A Week of Fall-Inspired Mediterranean Meals
Have a bowl of Greek yogurt with granola and an apple.
- Monday, Tuesday, and Thursday: Dig into a serving of tortellini salad.
- Wednesday and Friday: Warm the leftover braised squash from Tuesday’s dinner and serve it with a big dollop of ricotta and a slice of toasted whole-grain sourdough bread.
- Monday, Turkey Meatballs Over Garlicky Kale: Pan-fry the meatballs, then simmer them in marinara sauce until cooked through, according to recipe instructions. While they simmer, prepare the full recipe of sautéed kale. Enjoy half of the turkey meatballs over half of the kale and refrigerate leftovers for Thursday.

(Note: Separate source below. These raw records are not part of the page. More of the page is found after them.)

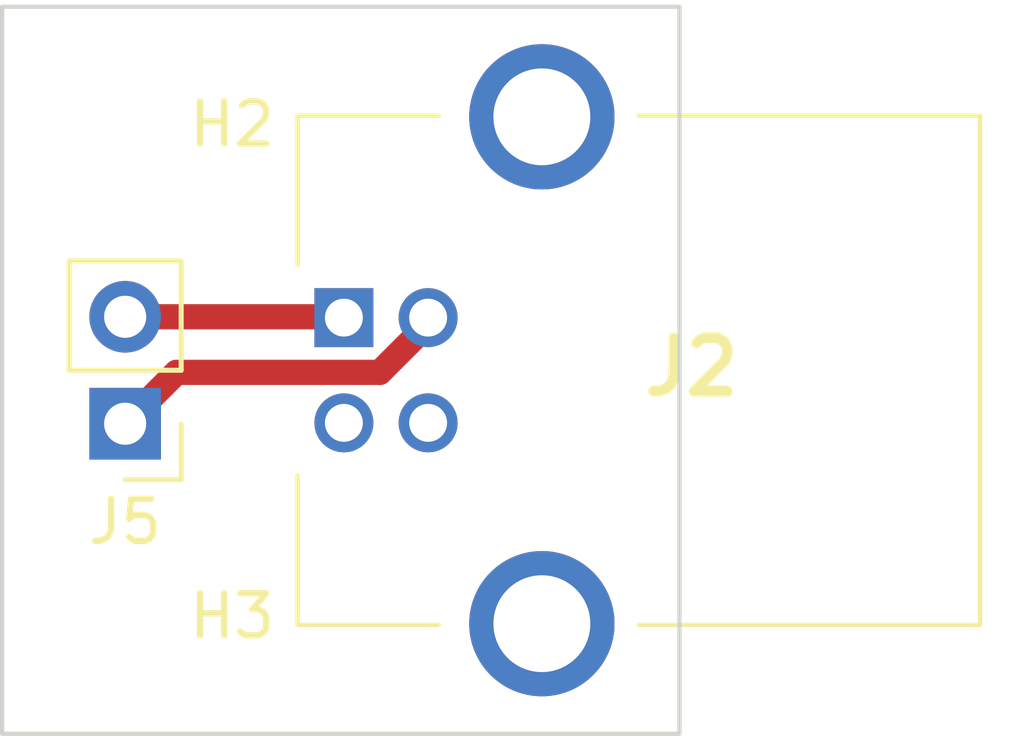
<source format=kicad_pcb>
(kicad_pcb (version 20221018) (generator pcbnew)

  (general
    (thickness 1.6)
  )

  (paper "A4")
  (title_block
    (title "USB Connector")
    (date "2024-02-13")
    (rev "V0")
  )

  (layers
    (0 "F.Cu" signal)
    (31 "B.Cu" signal)
    (36 "B.SilkS" user "B.Silkscreen")
    (37 "F.SilkS" user "F.Silkscreen")
    (38 "B.Mask" user)
    (39 "F.Mask" user)
    (44 "Edge.Cuts" user)
    (45 "Margin" user)
    (46 "B.CrtYd" user "B.Courtyard")
    (47 "F.CrtYd" user "F.Courtyard")
    (48 "B.Fab" user)
    (49 "F.Fab" user)
  )

  (setup
    (stackup
      (layer "F.SilkS" (type "Top Silk Screen"))
      (layer "F.Mask" (type "Top Solder Mask") (thickness 0.01))
      (layer "F.Cu" (type "copper") (thickness 0.035))
      (layer "dielectric 1" (type "core") (thickness 1.51) (material "FR4") (epsilon_r 4.5) (loss_tangent 0.02))
      (layer "B.Cu" (type "copper") (thickness 0.035))
      (layer "B.Mask" (type "Bottom Solder Mask") (thickness 0.01))
      (layer "B.SilkS" (type "Bottom Silk Screen"))
      (copper_finish "None")
      (dielectric_constraints no)
    )
    (pad_to_mask_clearance 0)
    (pcbplotparams
      (layerselection 0x00010f0_ffffffff)
      (plot_on_all_layers_selection 0x0000000_00000000)
      (disableapertmacros false)
      (usegerberextensions true)
      (usegerberattributes true)
      (usegerberadvancedattributes true)
      (creategerberjobfile false)
      (dashed_line_dash_ratio 12.000000)
      (dashed_line_gap_ratio 3.000000)
      (svgprecision 4)
      (plotframeref false)
      (viasonmask false)
      (mode 1)
      (useauxorigin false)
      (hpglpennumber 1)
      (hpglpenspeed 20)
      (hpglpendiameter 15.000000)
      (dxfpolygonmode true)
      (dxfimperialunits true)
      (dxfusepcbnewfont true)
      (psnegative false)
      (psa4output false)
      (plotreference true)
      (plotvalue true)
      (plotinvisibletext false)
      (sketchpadsonfab false)
      (subtractmaskfromsilk false)
      (outputformat 1)
      (mirror false)
      (drillshape 0)
      (scaleselection 1)
      (outputdirectory "Lamp LED")
    )
  )

  (net 0 "")
  (net 1 "unconnected-(J2-D--Pad2)")
  (net 2 "unconnected-(J2-D+-Pad3)")
  (net 3 "unconnected-(J2-PadMH1)")
  (net 4 "unconnected-(J2-PadMH2)")
  (net 5 "Net-(J2-VBUS)")
  (net 6 "Net-(J2-GND)")

  (footprint "MountingHole:MountingHole_2.5mm" (layer "F.Cu") (at -6.046 -5.892))

  (footprint "SamacSys_Parts:USBBSFBTHR" (layer "F.Cu") (at -0.854 -1.3 90))

  (footprint "MountingHole:MountingHole_2.5mm" (layer "F.Cu") (at -6.046 5.792))

  (footprint "Connector_PinHeader_2.54mm:PinHeader_1x02_P2.54mm_Vertical" (layer "F.Cu") (at -6.046 1.22 180))

  (gr_poly
    (pts
      (xy -8.967 8.586)
      (xy -8.967 -8.686)
      (xy 7.112576 -8.686)
      (xy 7.112576 8.585999)
    )

    (stroke (width 0.1) (type default)) (fill none) (layer "Edge.Cuts") (tstamp 162af600-480f-4bd0-bea1-addc81ae86e5))

  (segment (start -0.874 -1.32) (end -6.046 -1.32) (width 0.6) (layer "F.Cu") (net 5) (tstamp 02c75d36-83ae-496c-a787-f5917d3bf50f))
  (segment (start -0.854 -1.3) (end -0.874 -1.32) (width 0.6) (layer "F.Cu") (net 5) (tstamp fd3b338f-9f65-498f-ae01-5fc17a003100))
  (segment (start 0 0) (end -4.826 0) (width 0.6) (layer "F.Cu") (net 6) (tstamp 02e6c353-3c80-49c5-ad65-0597daf902f4))
  (segment (start 1.146 -1.3) (end 1.146 -1.146) (width 0.6) (layer "F.Cu") (net 6) (tstamp bc64c51d-fbdf-4914-8172-4903b4287f72))
  (segment (start 1.146 -1.146) (end 0 0) (width 0.6) (layer "F.Cu") (net 6) (tstamp f6a6d038-d25d-46ad-b013-df57ddc300a8))
  (segment (start -4.826 0) (end -6.046 1.22) (width 0.6) (layer "F.Cu") (net 6) (tstamp fe2818a1-84a8-4db5-8f25-e1b439439c5d))

)

</source>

- Tuesday, Ricotta Toast with Cider-Braised Squash: Warm about a third of the braised squash in the microwave and prepare two thick slices of whole-grain sourdough bread according to recipe instructions.
- Wednesday, Mediterranean White Bean Soup: Scoop half of the white bean soup into a small saucepan and warm over medium heat until simmering. Serve with toasted slices of whole-grain sourdough bread.
- Thursday, Leftover Turkey Meatballs over Garlicky Kale: Reheat servings of the leftover meatballs and kale in the microwave.
- Friday, Leftover Mediterranean White Bean Soup: Reheat the rest of the white bean soup, toast slices of whole-grain sourdough bread, and enjoy one more night of easy leftovers.